Regarding the requisites of the nuns as well as of the monks, it should be noted that the Buddhist Sangha had complete authority over them. So long as the monk or the nun was alive, they were his or her own property, but after their death the Sangha appropriated the requisites of the deceased. It was the case with clothings, beddings, shoes and other requisites. This role of the Church is absent in Jainism.
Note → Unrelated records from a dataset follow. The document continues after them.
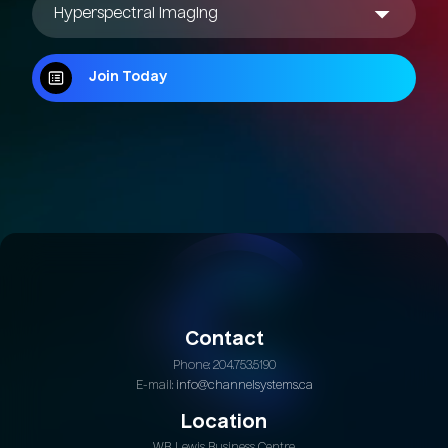
Join Today
Join Today
Contact
Phone: 204.753.5190
E-mail:
info@channelsystems.ca
Location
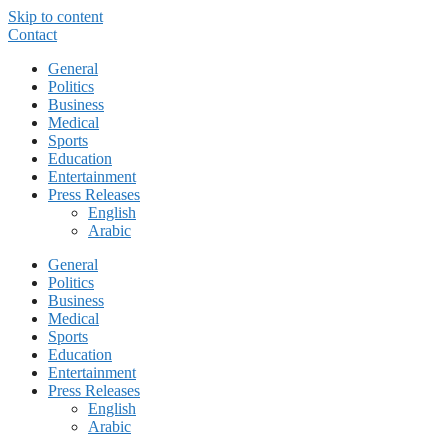
Skip to content
Contact
General
Politics
Business
Medical
Sports
Education
Entertainment
Press Releases
English
Arabic
General
Politics
Business
Medical
Sports
Education
Entertainment
Press Releases
English
Arabic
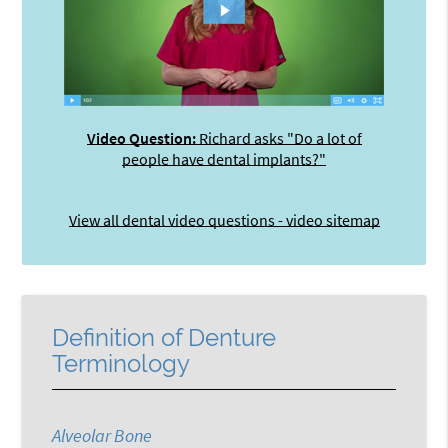
Video Question:
Richard asks "Do a lot of
people have dental implants?"
View all dental video questions - video sitemap
Definition of Denture
Terminology
Alveolar Bone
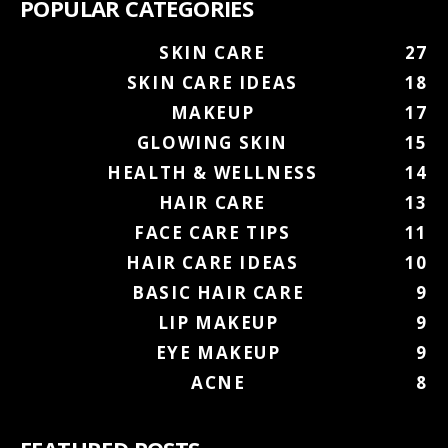
POPULAR CATEGORIES
SKIN CARE
27
SKIN CARE IDEAS
18
MAKEUP
17
GLOWING SKIN
15
HEALTH & WELLNESS
14
HAIR CARE
13
FACE CARE TIPS
11
HAIR CARE IDEAS
10
BASIC HAIR CARE
9
LIP MAKEUP
9
EYE MAKEUP
9
ACNE
8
Another aspect, so peculiar to the Buddhist Order, was the presentation, on a large scale, of the requisites to the nuns and monks, by either the rich devotees or royal patrons. Višākhā266 presented a number of bathing suits for nuns, and king Pasenadi267 is said to have bestowed on a nun a gift of valuable clothes. As noted elsewhere, this practice of accepting gifts from laity, consisting not only of clothes, etc., but even of monasteries and nunneries, 268 is conspicuously absent in Jainism.
Touring and Vassā:
Equipped with these requisites, the Buddhist nuns practised a touring life as the Jaina nuns did. The practice of observing rain retreat (varsāvāsa) was common to both these systems. In the rest of the period of the year, the Buddhist nuns, like the Jaina ones, were not allowed to go alone to a village or tour lonely at night or purposely severe all connections with the rest of the group.269 The Jaina nun was never allowed to remain alone and even their officers like the pravartini and the gaņāvacchedini had to remain in company.
Study:
As in the case of the Jaina nuns, the Buddhist nuns also spent a major portion of the day in studying and giving instructions to the newcomer in the Order. Several Jaina nuns were well-versed in the eleven Angas, and we have several instances of Buddhist nuns also who were masters of the the Tripitaka.270 The psalms of the Therīgātha, though poetic and spiritual
266. Mahāvagga, 8, 15. 2. 267. Vinaya., IV, p. 286. 268. Ibid., IV, p. 287. 269. Ibid., IV, p. 227ff. 270. Dhamm. comm. I, pp. 208ff, (nun Khujjuttarā).